The course starts with an introduction of Blockchain technology and specially Ethereum. You learn how Blockchains work in general and which role accounts, private and public keys, as well as what ether, wei and transactions mean for Ethereum. Then the course goes "hands on" and you learn how you can connect your browser to the Ethereum network using MetaMask
. The introduction ends with an explanation of smart contracts and a small example for an Ethereum smart contract written in Solidity, which is then deployed and executed on one of the Ethereum test networks using Remix
, an online IDE for Solidity.
Following chapters are about setting up a local development, build and test environment using NodeJS, Mocha, Web3
and the Truffle framework with Ganache
suite. This development framework is then used to implement a Lottery DAPP (decentralized app) using Solidity.

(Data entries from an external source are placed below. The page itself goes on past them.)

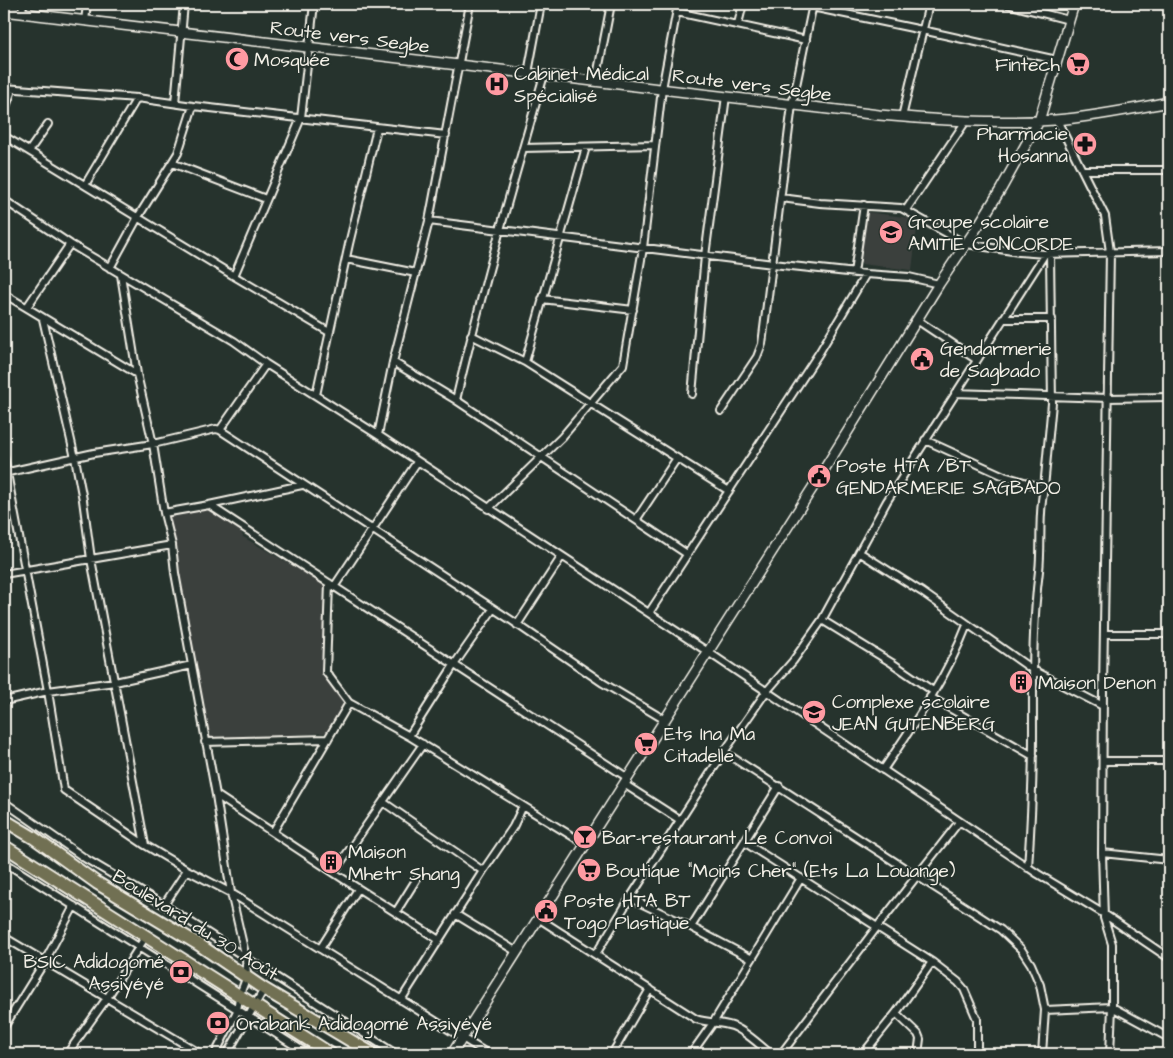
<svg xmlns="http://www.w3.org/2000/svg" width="1173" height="1058" viewBox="0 0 1173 1058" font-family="'Architects Daughter',sans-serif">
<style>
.built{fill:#3b413e}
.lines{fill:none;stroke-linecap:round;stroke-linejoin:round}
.street-casing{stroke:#f4f1e8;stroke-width:10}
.secondary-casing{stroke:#f4f1e8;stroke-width:12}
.highway-casing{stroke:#f4f1e8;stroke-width:15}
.street{stroke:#26332d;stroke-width:6}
.secondary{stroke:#26332d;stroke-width:9}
.highway{stroke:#716f52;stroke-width:11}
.labels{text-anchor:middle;stroke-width:4;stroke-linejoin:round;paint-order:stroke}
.street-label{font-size:19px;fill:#f4f1e8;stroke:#26332d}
.poi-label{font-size:19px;fill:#f4f1e8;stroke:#26332d;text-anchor:start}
</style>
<rect width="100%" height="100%" fill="#26332d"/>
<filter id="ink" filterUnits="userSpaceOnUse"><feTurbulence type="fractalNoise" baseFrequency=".02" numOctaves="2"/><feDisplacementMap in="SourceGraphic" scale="10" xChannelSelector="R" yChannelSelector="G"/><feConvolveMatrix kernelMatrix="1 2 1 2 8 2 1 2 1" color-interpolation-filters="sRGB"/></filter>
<g filter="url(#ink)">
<!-- built -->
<path class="built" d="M867,212L918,219L912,270L861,264Z
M208,506L241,531L243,537L326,585L323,671L345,704L326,733L210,739L165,515Z"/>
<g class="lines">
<!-- street casing -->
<g class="street-casing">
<path id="street" d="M1007,4L1069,20
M812,7L922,30L1057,60
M22,12L23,4
M677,12L806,40
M85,21L87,4
M738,24L743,4
M528,73L541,4
M596,81L611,4
M4,88L137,98L193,106L446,135
M175,103L184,4
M4,112L12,90L15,89
M902,117L929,4
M1057,120L1105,216L1110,252L1103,689L1102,853L1104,918L1112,944V1007L1110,1054
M4,136L234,276L329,332
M523,148L654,145
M29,151L48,124
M172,163L266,199
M1082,170H1169
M85,185L137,98
M781,198L820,203L901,208L966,244L1019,252L1045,254L1169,251
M4,200L70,244L234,341L266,364L378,435L708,652L1038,874L1104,914L1169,958
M906,210L966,121
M429,221L773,264L866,274L909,277L939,284
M346,259L416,273
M110,268L138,217L178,153L193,106
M854,273L864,205
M121,275L137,374L153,444L164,513L172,545L175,573L216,795L231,893L246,958L247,976L239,997L237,1011L215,1054
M234,276L301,118L314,4
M4,294L137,374
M542,299L633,310
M27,307L70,244
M43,319L75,458L83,500L91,559L145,845
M1003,319H1052
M917,320L977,360
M471,335L525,362L729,491
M393,362L456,400L687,554
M525,362L586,147
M955,393L1108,398L1169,397
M692,394L705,256L726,96
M316,395L349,244L377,128
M456,400C482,290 513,183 544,75
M721,411L757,357L762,344L792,105L813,4
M220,430L511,620L603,683L665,720
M378,435L393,362L429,221L470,4
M925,440L1004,476L1044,488
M4,457L48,691L64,790L145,845L187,870L231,893L488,1054
M4,473L94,453L153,444L216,429L220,430L266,364
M209,505L628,778
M488,509L562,437L623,365L643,248L662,89L678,4
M164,513L209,505L302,485
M636,520L677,458
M859,552L922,592L1033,670L1103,706
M4,574L172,545
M329,583L326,672L349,703L409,736L585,844
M334,587L417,462
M649,613L819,353L866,274
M822,620L892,663L933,691
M517,625L562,556
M1104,634H1169
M1169,634V650
M930,697L1033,756
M4,701L48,691L115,682L192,665
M409,736L454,665L493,609
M205,742L328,739
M724,752L1001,930L1021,949L1031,964L1040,985L1045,1010L1042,1054
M1103,761H1169
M883,770C914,724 947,677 967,625
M624,784L680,820
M216,795L348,882L439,940
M4,802L86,859L164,905L396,1054
M383,802L483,871
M273,832L349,703
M744,842L932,962L958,982L964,989L977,1019V1054
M1102,853L1169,860
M4,862L308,1054
M1028,868C1031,823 1033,779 1033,735C1033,680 1032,626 1039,571C1042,544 1038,515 1044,488L1052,403L1050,254
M334,872L423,744
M630,898L691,927L752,959
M164,905L187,870
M396,912L416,880
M455,914L517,952
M538,918L696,1019C708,1023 720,1022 732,1026C746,1031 759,1045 771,1054
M691,927L779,786
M4,937L201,1054
M320,949L358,889
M596,954L630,898L724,752L766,692L793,661L822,620L887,501L1045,254
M401,1000L483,871L513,827L523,806
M1045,1010L1112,1007L1169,1038
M896,1013L918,1034L920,1039L918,1054
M4,1027L45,961L74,906
M67,1054L107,998L146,936
M227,1054L264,989
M612,1054L650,989
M691,1054L713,1023L801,878
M781,1054L877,927L959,822
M863,1054L896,1013L932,962"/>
</g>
<!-- secondary casing -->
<g class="secondary-casing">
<path id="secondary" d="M4,11L879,115C937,120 997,124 1055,120C1094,117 1132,109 1169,102
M452,1054L822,473L939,284L980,223L1001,189L1039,121L1074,4"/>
</g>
<!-- highway casing -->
<g class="highway-casing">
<path id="highway" d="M4,820L34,838L97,883L198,944L264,989L373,1054
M4,846L331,1054"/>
</g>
<!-- street -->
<use href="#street" class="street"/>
<!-- secondary -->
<use href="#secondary" class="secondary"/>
<!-- highway -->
<use href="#highway" class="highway"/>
</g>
</g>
<!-- icons -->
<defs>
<g id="mosque-disc" transform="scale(1.25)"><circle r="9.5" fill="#ff9aa2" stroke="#26332d"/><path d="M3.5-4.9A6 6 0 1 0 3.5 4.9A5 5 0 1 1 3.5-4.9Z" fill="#111"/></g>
<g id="supermarket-disc" transform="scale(1.25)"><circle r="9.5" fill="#ff9aa2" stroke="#26332d"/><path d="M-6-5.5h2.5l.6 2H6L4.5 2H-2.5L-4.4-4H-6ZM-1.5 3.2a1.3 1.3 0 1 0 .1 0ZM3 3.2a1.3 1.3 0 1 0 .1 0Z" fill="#111"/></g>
<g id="hospital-disc" transform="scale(1.25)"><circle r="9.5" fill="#ff9aa2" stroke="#26332d"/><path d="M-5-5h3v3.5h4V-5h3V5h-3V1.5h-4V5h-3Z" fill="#111"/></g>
<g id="pharmacy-disc" transform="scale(1.25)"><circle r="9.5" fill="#ff9aa2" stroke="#26332d"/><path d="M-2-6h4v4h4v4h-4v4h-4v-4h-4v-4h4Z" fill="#111"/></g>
<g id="school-disc" transform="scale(1.25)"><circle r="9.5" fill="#ff9aa2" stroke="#26332d"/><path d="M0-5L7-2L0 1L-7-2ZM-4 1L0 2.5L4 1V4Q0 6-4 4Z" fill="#111"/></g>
<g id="civic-disc" transform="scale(1.25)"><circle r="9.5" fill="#ff9aa2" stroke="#26332d"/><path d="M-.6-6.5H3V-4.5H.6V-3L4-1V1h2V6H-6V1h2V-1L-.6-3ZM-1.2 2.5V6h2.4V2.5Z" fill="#111"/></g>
<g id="building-disc" transform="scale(1.25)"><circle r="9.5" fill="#ff9aa2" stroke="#26332d"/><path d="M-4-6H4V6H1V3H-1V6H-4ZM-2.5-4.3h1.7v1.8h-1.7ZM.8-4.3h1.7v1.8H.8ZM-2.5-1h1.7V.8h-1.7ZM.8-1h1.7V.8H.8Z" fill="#111"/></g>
<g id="bar-disc" transform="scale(1.25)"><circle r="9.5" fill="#ff9aa2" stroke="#26332d"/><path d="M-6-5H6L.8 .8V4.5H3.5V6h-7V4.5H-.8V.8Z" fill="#111"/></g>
<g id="bank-disc" transform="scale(1.25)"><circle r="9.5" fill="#ff9aa2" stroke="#26332d"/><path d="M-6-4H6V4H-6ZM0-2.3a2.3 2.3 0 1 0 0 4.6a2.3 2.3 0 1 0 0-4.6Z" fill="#111"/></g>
</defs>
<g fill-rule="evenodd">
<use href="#mosque-disc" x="237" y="59"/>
<use href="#supermarket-disc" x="1078" y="64"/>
<use href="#hospital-disc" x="497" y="84"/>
<use href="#pharmacy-disc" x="1085" y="144"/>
<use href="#school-disc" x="891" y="232"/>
<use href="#civic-disc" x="922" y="359"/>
<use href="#civic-disc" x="819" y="476"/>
<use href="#building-disc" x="1021" y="682"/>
<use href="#school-disc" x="814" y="712"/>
<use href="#supermarket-disc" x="646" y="744"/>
<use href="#bar-disc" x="585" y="837"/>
<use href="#building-disc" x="331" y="862"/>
<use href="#supermarket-disc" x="589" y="870"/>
<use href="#civic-disc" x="546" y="911"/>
<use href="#bank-disc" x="181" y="972"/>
<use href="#bank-disc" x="218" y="1023"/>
</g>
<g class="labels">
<!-- street labels -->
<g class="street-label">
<text transform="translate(350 36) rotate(7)" y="7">Route vers Segbe</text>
<text transform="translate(752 84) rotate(7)" y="7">Route vers Segbe</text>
<text transform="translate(196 924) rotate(32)" y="7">Boulevard du 30 Août</text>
</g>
<!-- poi labels -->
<g class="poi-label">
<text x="254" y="66">Mosquée</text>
<text x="1060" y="71" text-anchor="end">Fintech</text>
<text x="514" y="80">Cabinet Médical<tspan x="514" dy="22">Spécialisé</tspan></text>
<text x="1068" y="140" text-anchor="end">Pharmacie<tspan x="1068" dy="22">Hosanna</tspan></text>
<text x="908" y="228">Groupe scolaire<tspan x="908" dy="22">AMITIE CONCORDE</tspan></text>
<text x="940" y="355">Gendarmerie<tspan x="940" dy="22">de Sagbado</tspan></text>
<text x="836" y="472">Poste HTA /BT<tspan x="836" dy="22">GENDARMERIE SAGBADO</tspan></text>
<text x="1038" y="689">Maison Denon</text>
<text x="832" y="708">Complexe scolaire<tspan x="832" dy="22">JEAN GUTENBERG</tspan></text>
<text x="664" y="740">Ets Ina Ma<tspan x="664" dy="22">Citadelle</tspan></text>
<text x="602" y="844">Bar-restaurant Le Convoi</text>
<text x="348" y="858">Maison<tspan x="348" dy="22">Mhetr Shang</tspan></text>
<text x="606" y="877">Boutique "Moins Cher" (Ets La Louange)</text>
<text x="564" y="907">Poste HTA BT<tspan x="564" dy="22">Togo Plastique</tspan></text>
<text x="164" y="968" text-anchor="end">BSIC Adidogomé<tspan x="164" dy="22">Assiyéyé</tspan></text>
<text x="236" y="1030">Orabank Adidogomé Assiyéyé</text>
</g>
</g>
<!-- margin -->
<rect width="1173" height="1058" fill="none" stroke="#26332d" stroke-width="20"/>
<rect x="10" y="10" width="1153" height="1038" fill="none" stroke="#f4f1e8" stroke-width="2" filter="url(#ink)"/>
</svg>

By the way, all code of the course is available on Github
What Could be Improved?
Speaking about the latter, I fully understand why the author Stephen Grider took React into the game and I agree, it made sense. It also made sense to include this React introduction (which by the way give the impression that this other course is also great). But yet, I had to drop half a point off the maximum rating because by my perception, React+SemanticUI took too much place in the other chapters, after all. I would rather have seen some more detail about what to pay attention for on the Solidity side, some examples:
- what can be done with Solidity and what not (in comparision to "normal" programming environments
- tips and tricks for saving gas cost on the EVM (e.g. tradeoff between storage and operations)

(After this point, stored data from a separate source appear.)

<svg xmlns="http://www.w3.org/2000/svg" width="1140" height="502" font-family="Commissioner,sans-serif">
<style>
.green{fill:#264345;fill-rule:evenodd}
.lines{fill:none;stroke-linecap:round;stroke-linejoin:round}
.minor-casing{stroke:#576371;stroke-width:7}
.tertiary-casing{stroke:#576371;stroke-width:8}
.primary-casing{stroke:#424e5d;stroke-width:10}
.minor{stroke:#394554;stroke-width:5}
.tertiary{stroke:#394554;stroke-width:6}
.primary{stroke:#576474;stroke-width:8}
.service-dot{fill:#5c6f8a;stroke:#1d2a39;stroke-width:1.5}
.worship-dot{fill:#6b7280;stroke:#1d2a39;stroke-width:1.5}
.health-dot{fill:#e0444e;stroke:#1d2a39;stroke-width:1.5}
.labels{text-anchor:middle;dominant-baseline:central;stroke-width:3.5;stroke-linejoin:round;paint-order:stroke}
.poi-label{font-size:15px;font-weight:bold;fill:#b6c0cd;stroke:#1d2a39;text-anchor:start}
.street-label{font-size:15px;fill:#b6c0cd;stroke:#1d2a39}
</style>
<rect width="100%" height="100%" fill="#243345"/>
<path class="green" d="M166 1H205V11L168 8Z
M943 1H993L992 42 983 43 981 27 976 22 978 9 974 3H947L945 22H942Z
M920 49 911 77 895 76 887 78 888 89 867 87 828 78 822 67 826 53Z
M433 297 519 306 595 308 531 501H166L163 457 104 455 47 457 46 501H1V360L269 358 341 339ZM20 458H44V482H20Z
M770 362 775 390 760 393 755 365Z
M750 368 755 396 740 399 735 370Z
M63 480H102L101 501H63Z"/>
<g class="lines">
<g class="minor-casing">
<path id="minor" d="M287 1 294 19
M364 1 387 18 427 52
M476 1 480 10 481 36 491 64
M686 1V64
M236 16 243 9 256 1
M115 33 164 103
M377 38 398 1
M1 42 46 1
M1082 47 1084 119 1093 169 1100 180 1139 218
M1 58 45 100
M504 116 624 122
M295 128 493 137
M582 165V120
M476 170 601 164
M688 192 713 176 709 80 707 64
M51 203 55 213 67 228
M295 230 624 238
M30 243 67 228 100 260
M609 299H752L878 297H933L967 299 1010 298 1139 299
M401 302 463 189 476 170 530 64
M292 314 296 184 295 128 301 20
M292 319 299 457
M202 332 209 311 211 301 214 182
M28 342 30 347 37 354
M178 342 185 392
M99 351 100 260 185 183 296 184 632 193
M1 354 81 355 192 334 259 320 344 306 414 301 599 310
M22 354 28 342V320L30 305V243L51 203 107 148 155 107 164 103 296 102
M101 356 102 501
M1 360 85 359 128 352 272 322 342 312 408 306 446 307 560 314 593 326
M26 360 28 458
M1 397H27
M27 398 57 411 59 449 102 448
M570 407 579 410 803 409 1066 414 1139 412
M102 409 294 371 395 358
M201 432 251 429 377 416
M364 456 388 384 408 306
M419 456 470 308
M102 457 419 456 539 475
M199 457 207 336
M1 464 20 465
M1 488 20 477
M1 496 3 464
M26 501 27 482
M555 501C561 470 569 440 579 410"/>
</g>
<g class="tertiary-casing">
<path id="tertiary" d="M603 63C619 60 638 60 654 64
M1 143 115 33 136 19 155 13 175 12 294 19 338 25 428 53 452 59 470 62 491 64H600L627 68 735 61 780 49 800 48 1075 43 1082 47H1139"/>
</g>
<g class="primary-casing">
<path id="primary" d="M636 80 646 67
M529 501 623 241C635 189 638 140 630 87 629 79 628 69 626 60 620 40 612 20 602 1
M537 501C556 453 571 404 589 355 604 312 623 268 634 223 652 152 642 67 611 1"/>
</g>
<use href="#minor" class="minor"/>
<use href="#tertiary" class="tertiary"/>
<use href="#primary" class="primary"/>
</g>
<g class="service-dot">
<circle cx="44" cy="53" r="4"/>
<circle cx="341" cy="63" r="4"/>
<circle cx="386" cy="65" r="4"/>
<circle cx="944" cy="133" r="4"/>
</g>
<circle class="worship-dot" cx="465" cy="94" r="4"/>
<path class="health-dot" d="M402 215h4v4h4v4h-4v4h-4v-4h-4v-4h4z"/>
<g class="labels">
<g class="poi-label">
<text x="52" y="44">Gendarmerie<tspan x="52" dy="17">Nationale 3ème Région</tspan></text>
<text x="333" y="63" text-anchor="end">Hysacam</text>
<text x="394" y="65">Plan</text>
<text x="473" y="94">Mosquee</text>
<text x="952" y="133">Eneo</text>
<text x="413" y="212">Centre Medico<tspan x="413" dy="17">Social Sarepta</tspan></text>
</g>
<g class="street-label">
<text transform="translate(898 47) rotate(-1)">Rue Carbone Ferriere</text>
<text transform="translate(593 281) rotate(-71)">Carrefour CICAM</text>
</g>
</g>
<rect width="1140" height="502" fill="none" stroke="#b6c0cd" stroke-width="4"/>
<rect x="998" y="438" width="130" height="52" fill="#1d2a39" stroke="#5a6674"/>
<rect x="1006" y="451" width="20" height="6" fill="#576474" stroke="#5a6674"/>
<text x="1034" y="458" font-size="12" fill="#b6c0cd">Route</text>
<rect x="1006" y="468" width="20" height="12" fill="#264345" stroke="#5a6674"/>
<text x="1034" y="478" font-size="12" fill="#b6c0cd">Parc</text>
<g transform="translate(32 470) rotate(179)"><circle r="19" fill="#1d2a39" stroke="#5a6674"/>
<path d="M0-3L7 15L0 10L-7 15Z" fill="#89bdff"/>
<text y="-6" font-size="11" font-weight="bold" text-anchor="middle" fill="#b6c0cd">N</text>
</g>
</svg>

- what to do and what to avoid in Solidity in comparison to off-chain programming (e.g. how to avoid loops by moving code to originating transactions)

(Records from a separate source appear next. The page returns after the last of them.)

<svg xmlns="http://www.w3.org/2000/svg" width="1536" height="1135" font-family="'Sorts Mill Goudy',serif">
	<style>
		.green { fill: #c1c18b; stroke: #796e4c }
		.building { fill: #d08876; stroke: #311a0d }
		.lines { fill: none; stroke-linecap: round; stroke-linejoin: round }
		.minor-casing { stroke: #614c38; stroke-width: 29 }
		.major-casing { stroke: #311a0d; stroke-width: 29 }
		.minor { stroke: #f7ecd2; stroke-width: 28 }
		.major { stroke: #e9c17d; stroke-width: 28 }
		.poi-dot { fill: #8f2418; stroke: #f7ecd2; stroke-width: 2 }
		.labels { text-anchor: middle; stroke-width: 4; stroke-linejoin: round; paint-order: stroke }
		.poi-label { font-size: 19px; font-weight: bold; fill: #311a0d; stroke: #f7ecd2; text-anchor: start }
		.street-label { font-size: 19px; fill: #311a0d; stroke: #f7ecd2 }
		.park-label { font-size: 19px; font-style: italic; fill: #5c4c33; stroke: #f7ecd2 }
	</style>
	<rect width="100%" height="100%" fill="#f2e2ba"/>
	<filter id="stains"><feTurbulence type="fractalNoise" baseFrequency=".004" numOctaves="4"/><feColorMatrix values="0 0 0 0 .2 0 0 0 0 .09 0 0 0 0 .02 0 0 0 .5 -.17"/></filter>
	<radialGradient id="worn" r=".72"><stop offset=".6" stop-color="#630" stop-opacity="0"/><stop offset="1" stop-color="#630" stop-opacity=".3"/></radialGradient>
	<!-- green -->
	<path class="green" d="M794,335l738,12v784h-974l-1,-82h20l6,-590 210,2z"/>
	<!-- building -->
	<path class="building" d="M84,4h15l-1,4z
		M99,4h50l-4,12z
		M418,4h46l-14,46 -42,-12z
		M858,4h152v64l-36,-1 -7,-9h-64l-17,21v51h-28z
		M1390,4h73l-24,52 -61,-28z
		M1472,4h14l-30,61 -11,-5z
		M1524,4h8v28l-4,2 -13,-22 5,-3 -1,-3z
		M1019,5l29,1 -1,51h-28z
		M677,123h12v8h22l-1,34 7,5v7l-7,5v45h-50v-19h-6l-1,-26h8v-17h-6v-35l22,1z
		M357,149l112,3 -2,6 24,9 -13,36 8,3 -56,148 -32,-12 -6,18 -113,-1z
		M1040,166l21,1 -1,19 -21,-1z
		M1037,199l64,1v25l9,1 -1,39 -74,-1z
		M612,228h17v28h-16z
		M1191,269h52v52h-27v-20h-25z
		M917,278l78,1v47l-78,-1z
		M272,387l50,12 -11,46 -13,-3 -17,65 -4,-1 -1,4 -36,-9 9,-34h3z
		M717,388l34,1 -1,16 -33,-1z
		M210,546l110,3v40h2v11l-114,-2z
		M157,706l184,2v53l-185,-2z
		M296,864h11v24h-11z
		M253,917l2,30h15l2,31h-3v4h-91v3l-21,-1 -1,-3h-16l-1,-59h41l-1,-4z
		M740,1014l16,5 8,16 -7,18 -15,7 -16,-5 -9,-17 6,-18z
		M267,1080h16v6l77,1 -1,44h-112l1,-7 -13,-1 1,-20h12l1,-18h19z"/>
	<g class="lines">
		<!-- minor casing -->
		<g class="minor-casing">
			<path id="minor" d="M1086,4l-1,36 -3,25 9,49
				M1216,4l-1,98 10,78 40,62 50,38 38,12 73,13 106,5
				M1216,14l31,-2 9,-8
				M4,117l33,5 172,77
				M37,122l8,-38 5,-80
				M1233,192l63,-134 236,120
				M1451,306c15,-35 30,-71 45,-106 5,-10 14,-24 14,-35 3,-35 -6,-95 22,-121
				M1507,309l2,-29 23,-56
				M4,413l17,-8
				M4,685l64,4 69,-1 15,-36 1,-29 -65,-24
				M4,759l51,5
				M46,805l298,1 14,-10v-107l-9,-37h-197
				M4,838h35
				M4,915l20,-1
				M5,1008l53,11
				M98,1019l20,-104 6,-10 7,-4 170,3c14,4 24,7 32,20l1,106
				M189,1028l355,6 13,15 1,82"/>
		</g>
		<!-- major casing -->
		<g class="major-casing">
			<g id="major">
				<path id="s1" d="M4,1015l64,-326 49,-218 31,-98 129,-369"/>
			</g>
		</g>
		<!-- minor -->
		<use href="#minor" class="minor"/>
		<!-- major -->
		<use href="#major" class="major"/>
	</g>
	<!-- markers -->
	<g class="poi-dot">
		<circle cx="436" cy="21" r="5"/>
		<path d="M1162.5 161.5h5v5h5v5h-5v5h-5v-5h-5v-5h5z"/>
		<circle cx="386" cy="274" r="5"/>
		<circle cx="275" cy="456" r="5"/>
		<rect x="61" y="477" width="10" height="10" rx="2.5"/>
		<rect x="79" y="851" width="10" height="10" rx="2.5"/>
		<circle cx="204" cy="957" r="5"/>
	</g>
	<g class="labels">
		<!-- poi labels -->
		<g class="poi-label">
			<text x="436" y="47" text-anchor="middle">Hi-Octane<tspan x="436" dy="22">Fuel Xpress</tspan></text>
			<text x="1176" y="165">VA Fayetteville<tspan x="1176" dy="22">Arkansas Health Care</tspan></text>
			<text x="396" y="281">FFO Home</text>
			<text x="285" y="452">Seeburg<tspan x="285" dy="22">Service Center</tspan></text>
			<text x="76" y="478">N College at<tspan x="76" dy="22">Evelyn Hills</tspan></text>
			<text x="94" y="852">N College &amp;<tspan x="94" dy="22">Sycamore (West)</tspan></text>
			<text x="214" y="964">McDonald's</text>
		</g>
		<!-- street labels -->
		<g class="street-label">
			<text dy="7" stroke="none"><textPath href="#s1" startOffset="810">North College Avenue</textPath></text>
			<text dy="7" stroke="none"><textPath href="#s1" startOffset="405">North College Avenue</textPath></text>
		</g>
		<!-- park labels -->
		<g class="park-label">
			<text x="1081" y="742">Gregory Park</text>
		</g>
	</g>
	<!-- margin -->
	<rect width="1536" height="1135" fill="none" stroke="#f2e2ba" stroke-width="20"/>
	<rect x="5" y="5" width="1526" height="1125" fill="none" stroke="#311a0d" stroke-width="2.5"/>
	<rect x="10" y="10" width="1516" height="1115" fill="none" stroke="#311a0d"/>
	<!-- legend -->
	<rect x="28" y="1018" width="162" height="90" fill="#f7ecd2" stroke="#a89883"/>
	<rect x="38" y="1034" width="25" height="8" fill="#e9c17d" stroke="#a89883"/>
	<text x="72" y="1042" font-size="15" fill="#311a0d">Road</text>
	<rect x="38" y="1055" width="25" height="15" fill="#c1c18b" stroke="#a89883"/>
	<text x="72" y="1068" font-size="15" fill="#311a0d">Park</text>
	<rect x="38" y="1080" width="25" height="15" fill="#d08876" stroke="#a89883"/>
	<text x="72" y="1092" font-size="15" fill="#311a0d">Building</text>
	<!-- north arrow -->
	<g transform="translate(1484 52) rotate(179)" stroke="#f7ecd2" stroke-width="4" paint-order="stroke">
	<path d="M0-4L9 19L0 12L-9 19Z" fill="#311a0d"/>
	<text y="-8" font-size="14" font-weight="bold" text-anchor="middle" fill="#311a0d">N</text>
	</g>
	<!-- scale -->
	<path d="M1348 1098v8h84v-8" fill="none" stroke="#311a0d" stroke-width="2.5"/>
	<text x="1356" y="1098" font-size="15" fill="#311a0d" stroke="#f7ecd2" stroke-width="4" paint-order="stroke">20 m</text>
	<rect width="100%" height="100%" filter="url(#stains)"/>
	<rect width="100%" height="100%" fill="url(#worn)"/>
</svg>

- how data on the blockchain is actually stored and later accessed by the EVM (that would just be an extra bonus, I really have to research about that)
Maybe these topics for an advanced course?
Other Critical Voices
Some more criticism I've read about in this courses reviews on Udemy were: "too much testing" and "too slow paced".
And speaking about "too slow paced": Yes, it was slow paced and therefore easy to follow. Udemy has a cool feature, though, speeding up the video playback up to the factor of 2. And that's what I did in vast parts of this course, mostly ran it at factor 1.5 to 1.75. On the other hand, I stopped it while I coded along or tried out things.
I rated this course with 4.5/5 points - and I never gave a 5/5. Overall that was one of the best courses I've ever taken, thanks to Stephen Grider!
What I've learned
Maybe the most important part of learning was realizing how careful one has to be when writing smart contracts. Once they are out on the blockchain, no defect can be fixed anymore. Yes, you can destroy or disable your contract, if you've thought about it before deploying, but you have to consider what happens with the account balances, you really might lose money.
And as in each transaction, each operation costs real money (in ether), it's interesting to see how different you have to design your code. For example, to avoid loops like hell - at least in transactions. Or to move code, which you normally would run in subsequent transactions, to the originating transaction, for the benefit of moving the cost to the originator of the initial transaction instead of making subsequent transactions more and more expensive. This was not deeply discussed in the course, though.
Also I learned quite some Solidity programming and which limitations it has due to where and how it's executed. But I doubt I could become a fan of Solidity, it looks too inconsistent for me, e.g. modifiers for instance variables are placed between the type and the name, for functions it's between the parameter lists and the return value. Also the effect which the modifiers "storage" and "memory" work, is a bit strange.
What Comes Next for Me
The main example from the course gave me a good kickoff for some idea I'd been full with for a while: A crowdfunding platform for features of free open source software (see this Tweet
of mine) where arbitrary people can contribute funding, arbitrary developers can pull the work items and, after a review of the work results, the funders can veto the approval of the payout with the weight of their funding. More is about to come later ...
Critical Points Regarding Blockchain Technology
I must point out two more critical issues, though not about the course but about Blockchains in general: Their electricity consumption and high volatility.
The hunger for electricity comes from mining new "coins" using Proof of Work
which is also crucial for the security. Proof-of-Work is is used by Bitcoin as well as Ethereum.
Ethereum has not yet solved this problem, but they are at least thinking about it and is moving towards a hybrid approach by partly employing Proof-of-Stake
[added on 2018-02-19 17:41 UTC+1]
The high volatility is also a problem for many applications. One problem is that in many tax systems (as in Germany) you needed to pay earnings tax each time to pay with a cryptocurrency which increased in price since you bought it. Another problem is that any asset which goes up fast, can also go down fast. Some applications, like crowdfunding or even more loans, need at least some reliability about the value of the asset. Among current cryptocurrencies, I see no solution for this problem yet.